Collected data entries:
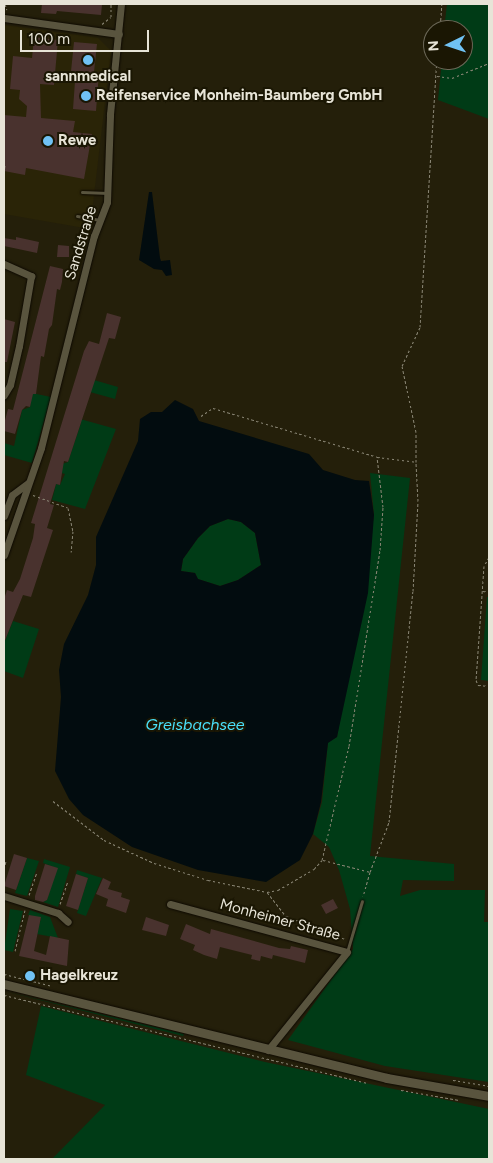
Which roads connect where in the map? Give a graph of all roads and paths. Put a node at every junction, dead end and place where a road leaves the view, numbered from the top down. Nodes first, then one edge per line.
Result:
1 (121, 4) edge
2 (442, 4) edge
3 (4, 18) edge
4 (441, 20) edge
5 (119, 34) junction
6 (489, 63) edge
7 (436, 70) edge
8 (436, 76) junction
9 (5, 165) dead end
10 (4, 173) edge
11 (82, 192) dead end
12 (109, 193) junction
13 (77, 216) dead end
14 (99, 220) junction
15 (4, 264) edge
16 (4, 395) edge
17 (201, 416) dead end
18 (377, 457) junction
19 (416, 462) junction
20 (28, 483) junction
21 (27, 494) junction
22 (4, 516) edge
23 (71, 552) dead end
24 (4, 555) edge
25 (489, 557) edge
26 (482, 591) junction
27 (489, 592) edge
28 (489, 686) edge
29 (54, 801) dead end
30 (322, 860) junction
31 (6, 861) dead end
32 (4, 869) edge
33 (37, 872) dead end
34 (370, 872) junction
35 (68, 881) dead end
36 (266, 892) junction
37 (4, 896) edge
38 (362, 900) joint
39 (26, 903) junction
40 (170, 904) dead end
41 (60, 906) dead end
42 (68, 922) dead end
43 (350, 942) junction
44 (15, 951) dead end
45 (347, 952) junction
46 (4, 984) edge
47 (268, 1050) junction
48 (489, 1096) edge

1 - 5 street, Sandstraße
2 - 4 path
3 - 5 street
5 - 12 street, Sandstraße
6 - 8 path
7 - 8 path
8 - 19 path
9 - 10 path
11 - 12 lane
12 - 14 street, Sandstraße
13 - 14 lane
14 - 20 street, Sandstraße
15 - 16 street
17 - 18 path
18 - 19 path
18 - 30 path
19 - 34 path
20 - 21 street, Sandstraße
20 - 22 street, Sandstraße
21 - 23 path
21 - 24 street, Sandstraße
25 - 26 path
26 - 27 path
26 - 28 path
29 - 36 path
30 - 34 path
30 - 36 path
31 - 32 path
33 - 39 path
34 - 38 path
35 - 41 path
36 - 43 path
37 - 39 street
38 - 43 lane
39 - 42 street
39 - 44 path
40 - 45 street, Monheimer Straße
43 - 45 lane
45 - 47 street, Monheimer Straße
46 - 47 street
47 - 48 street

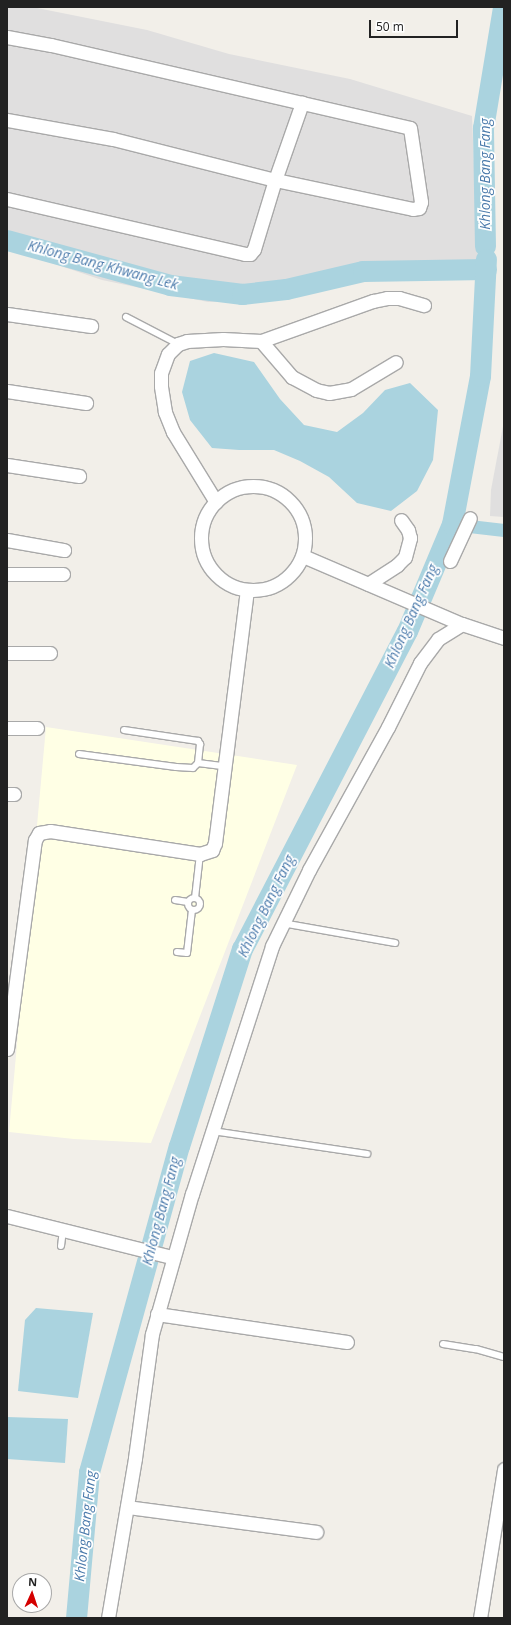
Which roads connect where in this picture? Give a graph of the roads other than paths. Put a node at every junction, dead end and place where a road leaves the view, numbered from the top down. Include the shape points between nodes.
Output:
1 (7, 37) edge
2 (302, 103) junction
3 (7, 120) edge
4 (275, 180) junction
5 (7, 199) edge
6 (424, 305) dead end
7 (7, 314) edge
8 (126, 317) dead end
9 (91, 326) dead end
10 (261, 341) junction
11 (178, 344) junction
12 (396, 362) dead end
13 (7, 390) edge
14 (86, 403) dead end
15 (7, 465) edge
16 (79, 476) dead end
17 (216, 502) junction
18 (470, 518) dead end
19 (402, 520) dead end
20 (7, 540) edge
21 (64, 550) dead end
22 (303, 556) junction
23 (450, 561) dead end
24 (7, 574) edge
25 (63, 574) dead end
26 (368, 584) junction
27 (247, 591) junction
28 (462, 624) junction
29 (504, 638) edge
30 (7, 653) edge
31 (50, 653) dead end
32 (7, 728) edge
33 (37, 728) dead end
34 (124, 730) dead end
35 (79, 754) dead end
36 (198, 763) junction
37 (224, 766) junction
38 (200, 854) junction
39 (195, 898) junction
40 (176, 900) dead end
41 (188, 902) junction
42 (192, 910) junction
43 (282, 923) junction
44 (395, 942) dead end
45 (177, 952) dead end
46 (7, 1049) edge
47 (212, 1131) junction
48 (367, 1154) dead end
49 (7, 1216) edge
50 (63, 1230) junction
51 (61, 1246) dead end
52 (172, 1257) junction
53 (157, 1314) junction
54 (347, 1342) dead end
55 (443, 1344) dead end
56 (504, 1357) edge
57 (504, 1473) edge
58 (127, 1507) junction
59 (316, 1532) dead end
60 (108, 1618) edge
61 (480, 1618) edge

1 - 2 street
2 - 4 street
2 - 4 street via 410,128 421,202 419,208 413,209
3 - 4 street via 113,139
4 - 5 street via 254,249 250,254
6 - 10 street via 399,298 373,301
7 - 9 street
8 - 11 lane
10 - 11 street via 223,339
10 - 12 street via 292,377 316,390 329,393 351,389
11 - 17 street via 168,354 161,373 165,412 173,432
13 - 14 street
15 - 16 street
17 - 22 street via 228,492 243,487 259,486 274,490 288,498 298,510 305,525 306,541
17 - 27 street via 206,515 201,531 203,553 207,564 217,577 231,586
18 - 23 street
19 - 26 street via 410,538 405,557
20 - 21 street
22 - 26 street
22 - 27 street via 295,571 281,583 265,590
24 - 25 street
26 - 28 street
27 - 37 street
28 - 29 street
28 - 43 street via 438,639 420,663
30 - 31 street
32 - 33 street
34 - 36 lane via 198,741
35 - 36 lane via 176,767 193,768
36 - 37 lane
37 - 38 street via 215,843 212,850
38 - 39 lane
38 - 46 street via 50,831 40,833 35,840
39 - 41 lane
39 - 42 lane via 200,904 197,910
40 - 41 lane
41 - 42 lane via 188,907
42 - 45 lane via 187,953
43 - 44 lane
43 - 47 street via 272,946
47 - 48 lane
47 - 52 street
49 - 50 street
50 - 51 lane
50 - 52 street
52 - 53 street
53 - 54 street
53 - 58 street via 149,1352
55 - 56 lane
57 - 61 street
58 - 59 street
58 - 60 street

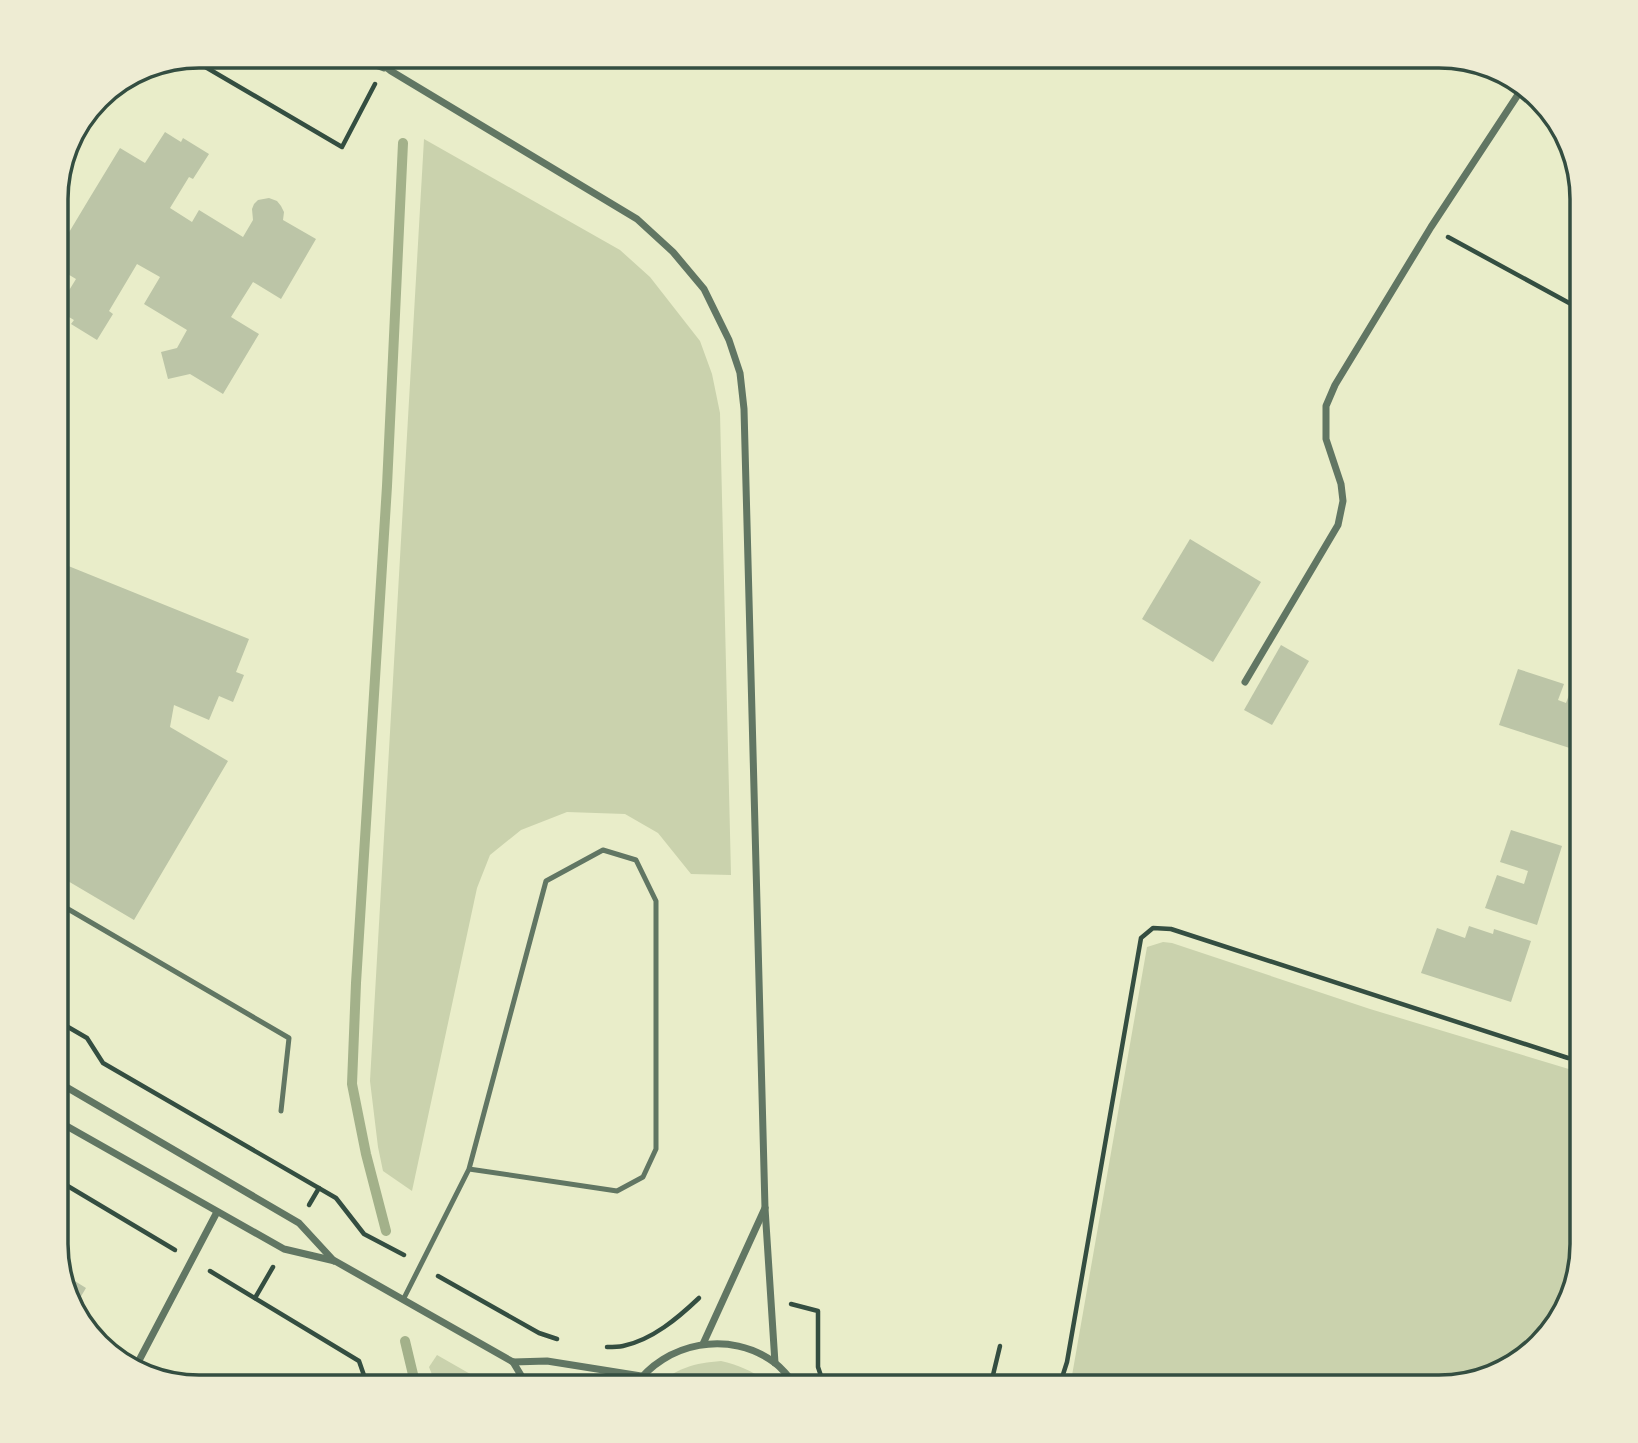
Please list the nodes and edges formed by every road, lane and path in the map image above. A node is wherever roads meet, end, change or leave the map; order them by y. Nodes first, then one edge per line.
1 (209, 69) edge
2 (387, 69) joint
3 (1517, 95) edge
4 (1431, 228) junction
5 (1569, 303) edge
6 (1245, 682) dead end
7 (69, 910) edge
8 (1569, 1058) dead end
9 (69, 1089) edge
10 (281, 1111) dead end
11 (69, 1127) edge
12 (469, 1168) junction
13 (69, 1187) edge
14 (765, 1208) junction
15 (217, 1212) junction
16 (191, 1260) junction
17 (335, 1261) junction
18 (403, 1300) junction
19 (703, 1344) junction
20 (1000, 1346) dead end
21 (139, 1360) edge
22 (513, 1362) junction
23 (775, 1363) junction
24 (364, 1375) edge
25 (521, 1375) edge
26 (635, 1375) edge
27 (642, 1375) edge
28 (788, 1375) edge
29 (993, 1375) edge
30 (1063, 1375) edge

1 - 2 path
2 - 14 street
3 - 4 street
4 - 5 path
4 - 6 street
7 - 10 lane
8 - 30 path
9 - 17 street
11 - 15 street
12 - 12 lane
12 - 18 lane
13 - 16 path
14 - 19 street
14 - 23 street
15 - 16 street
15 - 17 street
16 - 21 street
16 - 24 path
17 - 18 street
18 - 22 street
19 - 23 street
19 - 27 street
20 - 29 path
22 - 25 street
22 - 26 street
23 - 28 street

■ Task description:
Using the data above, report the number of lines that contain the string "connect", and only that number.

■ Solution to this task:
2